Given request:
Please answer these questions from the article on the album Workaround:
(a) What is the album's length?
(b) Whose artwork appears on the album's cover?
(c) Which publication did Katie Thomas write for?

Reading passage:
==========

Studio album by Beatrice Dillon
- Released: 7 February 2020
- Genre: Electronic
- Length: 41:50
- Label: PAN

Beatrice Dillon chronology
|  | Workaround (2020) | Basho (2025) |

= Workaround (album) =

Workaround is the debut solo studio album by British electronic artist Beatrice Dillon. It was released on 7 February 2020 through the record label PAN. The review aggregator Metacritic described the album's reception as "universal acclaim".

== Background ==
Beatrice Dillon is a British record producer, DJ, and composer based in London. She studied fine art at Chelsea College of Arts. Workaround is her debut album. The album takes inspiration from the works of James P. Carse, Tomma Abts, Jorinde Voigt, and Bridget Riley. She created the album between 2017 and 2019, in London, Berlin, and New York, with multiple musicians. The album's cover features artwork by Thomas Ruff. The album was released on 7 February 2020 through PAN.

== Critical reception ==

Evan Lilly of The Line of Best Fit stated, "Embracing chic elements of avant-garde and body-moving techno, her debut remains clear-cut, her songs fashioned around sharp, enunciated thuds." Katie Thomas of Crack wrote, "Dillon's DJ sets are valued for her playful affinity for rhythm and groove – Workaround is a thrilling extension of that dancefloor fascination."

==========

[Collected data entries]

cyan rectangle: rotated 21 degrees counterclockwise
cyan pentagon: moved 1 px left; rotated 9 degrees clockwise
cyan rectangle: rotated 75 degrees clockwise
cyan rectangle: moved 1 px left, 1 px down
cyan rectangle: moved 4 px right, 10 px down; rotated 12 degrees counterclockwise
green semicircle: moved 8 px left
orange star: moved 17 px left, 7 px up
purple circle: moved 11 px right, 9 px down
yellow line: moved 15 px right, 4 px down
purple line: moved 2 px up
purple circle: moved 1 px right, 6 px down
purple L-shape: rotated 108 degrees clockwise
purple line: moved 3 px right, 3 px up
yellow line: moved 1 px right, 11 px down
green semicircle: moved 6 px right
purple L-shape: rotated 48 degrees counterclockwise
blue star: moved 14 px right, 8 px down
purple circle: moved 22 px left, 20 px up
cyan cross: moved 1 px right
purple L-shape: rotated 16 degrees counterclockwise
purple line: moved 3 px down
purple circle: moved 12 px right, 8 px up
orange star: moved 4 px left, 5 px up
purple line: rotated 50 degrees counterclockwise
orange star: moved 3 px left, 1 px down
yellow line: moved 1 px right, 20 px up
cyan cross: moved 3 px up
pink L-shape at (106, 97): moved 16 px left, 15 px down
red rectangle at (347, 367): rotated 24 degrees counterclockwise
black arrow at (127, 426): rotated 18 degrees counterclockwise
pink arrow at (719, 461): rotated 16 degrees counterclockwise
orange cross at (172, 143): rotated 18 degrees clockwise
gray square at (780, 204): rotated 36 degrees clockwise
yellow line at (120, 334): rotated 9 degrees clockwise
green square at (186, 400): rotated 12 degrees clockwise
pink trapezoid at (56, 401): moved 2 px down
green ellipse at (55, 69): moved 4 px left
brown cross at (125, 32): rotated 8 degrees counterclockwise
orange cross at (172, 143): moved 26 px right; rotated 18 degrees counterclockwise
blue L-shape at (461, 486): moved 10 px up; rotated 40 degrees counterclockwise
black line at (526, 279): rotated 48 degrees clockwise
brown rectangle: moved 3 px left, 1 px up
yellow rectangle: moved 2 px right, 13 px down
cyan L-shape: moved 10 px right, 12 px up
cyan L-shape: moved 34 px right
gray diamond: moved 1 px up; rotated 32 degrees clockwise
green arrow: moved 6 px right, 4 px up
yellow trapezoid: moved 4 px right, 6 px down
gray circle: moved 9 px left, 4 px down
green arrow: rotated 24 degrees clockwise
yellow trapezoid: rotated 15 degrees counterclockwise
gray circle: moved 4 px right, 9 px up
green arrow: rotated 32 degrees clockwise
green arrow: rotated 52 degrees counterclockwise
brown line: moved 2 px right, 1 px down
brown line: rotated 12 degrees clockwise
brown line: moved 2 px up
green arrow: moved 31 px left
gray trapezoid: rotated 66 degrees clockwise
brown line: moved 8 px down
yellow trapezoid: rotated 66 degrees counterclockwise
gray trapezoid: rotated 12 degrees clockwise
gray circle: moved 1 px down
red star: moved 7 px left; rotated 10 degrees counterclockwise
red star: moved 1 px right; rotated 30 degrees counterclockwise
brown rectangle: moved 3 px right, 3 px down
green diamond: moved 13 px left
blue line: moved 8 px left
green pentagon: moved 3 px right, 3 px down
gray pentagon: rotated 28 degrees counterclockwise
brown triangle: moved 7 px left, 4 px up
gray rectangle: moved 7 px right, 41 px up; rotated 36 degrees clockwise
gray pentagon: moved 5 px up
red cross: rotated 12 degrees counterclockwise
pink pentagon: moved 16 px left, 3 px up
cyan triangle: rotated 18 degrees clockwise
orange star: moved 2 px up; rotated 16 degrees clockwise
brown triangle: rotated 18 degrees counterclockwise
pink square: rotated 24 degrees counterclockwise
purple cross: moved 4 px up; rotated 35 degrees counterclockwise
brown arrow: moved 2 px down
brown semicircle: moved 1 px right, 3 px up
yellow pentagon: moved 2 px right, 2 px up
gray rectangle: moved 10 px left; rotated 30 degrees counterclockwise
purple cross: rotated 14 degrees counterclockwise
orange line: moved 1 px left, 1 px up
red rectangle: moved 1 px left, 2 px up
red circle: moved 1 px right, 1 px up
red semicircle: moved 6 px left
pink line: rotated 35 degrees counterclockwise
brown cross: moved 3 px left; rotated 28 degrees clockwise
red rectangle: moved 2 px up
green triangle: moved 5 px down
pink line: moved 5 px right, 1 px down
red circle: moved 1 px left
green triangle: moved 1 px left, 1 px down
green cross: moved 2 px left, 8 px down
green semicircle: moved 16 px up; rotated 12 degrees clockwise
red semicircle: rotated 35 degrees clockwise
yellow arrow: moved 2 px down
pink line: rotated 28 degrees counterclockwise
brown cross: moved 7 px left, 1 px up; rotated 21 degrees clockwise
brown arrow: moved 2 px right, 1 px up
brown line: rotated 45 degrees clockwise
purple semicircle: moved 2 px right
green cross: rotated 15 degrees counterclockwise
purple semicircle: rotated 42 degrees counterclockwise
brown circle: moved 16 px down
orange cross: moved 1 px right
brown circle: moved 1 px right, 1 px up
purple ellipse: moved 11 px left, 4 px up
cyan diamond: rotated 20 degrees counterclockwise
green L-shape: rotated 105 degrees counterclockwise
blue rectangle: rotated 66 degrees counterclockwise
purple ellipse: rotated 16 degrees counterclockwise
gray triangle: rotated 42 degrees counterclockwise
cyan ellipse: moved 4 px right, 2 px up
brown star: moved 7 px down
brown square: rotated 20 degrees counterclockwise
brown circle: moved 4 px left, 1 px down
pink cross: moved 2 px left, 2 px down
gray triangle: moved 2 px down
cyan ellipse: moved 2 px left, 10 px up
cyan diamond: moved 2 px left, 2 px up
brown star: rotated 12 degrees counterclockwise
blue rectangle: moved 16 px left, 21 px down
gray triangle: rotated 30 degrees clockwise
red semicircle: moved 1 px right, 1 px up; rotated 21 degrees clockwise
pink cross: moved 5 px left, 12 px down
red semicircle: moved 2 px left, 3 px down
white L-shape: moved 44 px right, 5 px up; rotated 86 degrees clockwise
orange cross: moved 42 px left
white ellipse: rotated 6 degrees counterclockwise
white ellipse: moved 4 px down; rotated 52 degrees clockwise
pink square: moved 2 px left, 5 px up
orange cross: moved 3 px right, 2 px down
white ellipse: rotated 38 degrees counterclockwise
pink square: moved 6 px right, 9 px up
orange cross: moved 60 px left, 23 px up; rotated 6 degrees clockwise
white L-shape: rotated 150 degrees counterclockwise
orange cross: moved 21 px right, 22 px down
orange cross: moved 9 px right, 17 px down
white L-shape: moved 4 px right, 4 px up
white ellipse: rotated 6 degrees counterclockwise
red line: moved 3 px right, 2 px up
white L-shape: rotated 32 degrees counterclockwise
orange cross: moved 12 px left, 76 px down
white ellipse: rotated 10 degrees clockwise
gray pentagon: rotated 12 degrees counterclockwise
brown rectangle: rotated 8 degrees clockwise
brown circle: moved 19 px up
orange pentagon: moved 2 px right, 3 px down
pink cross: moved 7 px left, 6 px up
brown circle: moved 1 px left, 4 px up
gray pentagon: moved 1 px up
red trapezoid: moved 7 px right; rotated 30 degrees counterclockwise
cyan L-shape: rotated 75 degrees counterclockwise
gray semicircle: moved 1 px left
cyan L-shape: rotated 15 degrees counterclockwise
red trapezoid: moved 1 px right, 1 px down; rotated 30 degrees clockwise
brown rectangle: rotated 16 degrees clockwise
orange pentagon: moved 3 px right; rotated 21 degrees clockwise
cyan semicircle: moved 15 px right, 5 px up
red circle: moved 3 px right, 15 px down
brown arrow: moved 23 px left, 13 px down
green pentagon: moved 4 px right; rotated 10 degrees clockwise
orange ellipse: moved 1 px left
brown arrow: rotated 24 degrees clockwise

==========

The completed task:
(a) 41:50
(b) Thomas Ruff
(c) Crack